Q: I've long wondered about the effect pressure cooking has on the nutritional value of the food. We know that high heat damages some nutrients, such as polyunsaturated fats and certain vitamins, and can cause the formation of unhealthy chemicals as found in grilling and baking. On the other hand, pressure cooking exposes the food to heat for a shorter length of time. Is there any information on the effect of pressure cooking on nutrition and which foods are most sensitive? —Steve Billig, Denver, CO
A: To answer your question, we consulted Kantha Shelke, Ph.D; a Chicago-based food scientist and spokesperson for the Institute of Food Technologists. Here’s what she told us:
Pressure cooking can reduce heat-sensitive nutrients (e.g., vitamin C, folate) and bioactive phytonutrients, such as betacarotene, glucosinolates (helpful compounds found in cruciferous vegetables) and omega-3 fatty acids, that are beneficial for human health. But so do other cooking methods—and generally to more or less the same extent.
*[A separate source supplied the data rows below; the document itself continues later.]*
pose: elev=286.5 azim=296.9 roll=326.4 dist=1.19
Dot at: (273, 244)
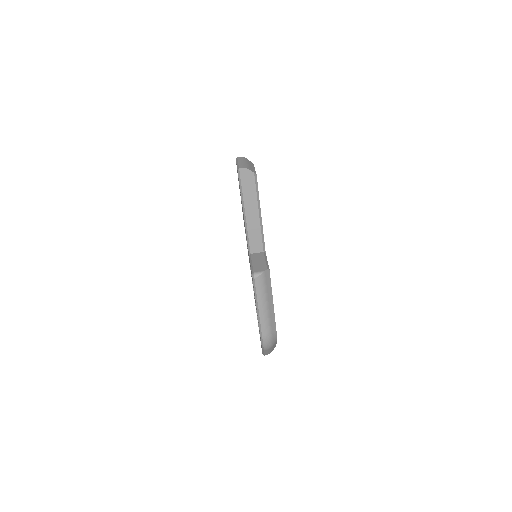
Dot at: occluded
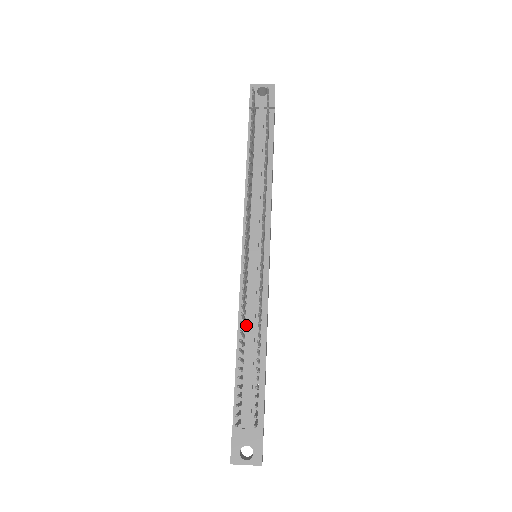
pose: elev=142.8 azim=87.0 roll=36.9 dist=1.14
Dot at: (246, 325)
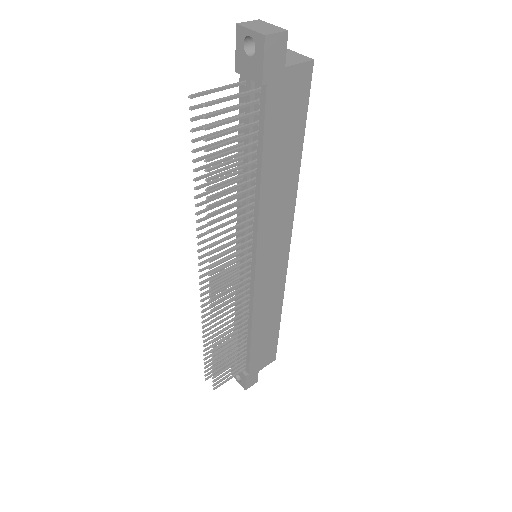
Dot at: occluded
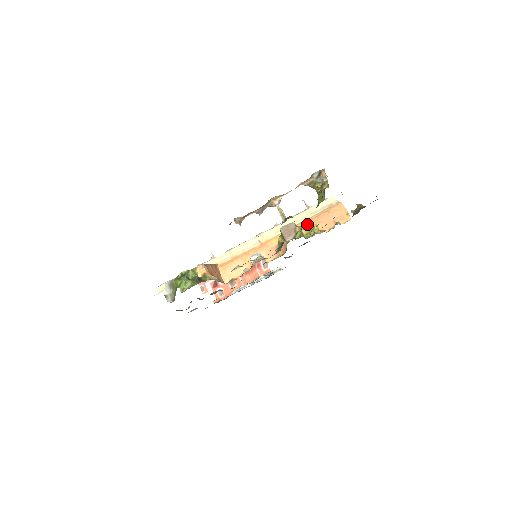
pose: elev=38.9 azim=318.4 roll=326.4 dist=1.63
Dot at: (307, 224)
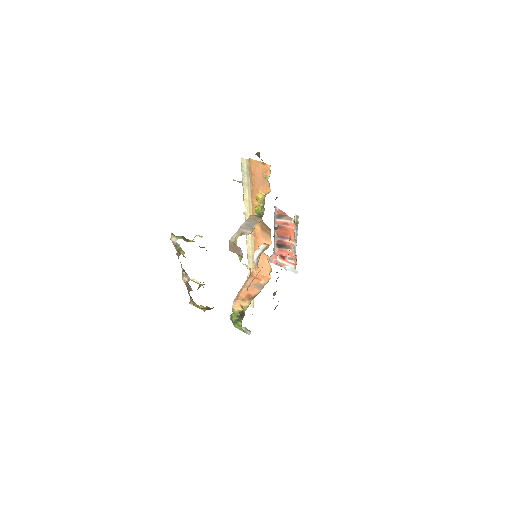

With vegetables and fruits, the heat-sensitive nutrients (e.g., vitamin C, folate and bioactive phytonutrients) are generally most susceptible to degradation during pressure cooking. Consuming the cooking water can help restore some of these losses.
In the case of grains and legumes, although the vitamins and heat-sensitive vitamins and phytonutrients are vulnerable to deterioration, the net result of pressure-cooking is a positive nutritional gain—from the increased digestibility of the macronutrients (protein, fiber and starch) and the increased bioavailability of the essential minerals.
Pressure-cooked meat-based dishes show a significant reduction in unsaturated fat contents, but it appears that iron is not lost.
In addition to making foods like grains and legumes more digestible, pressure cooking does not create any of the unhealthy chemicals associated with baking and grilling methods.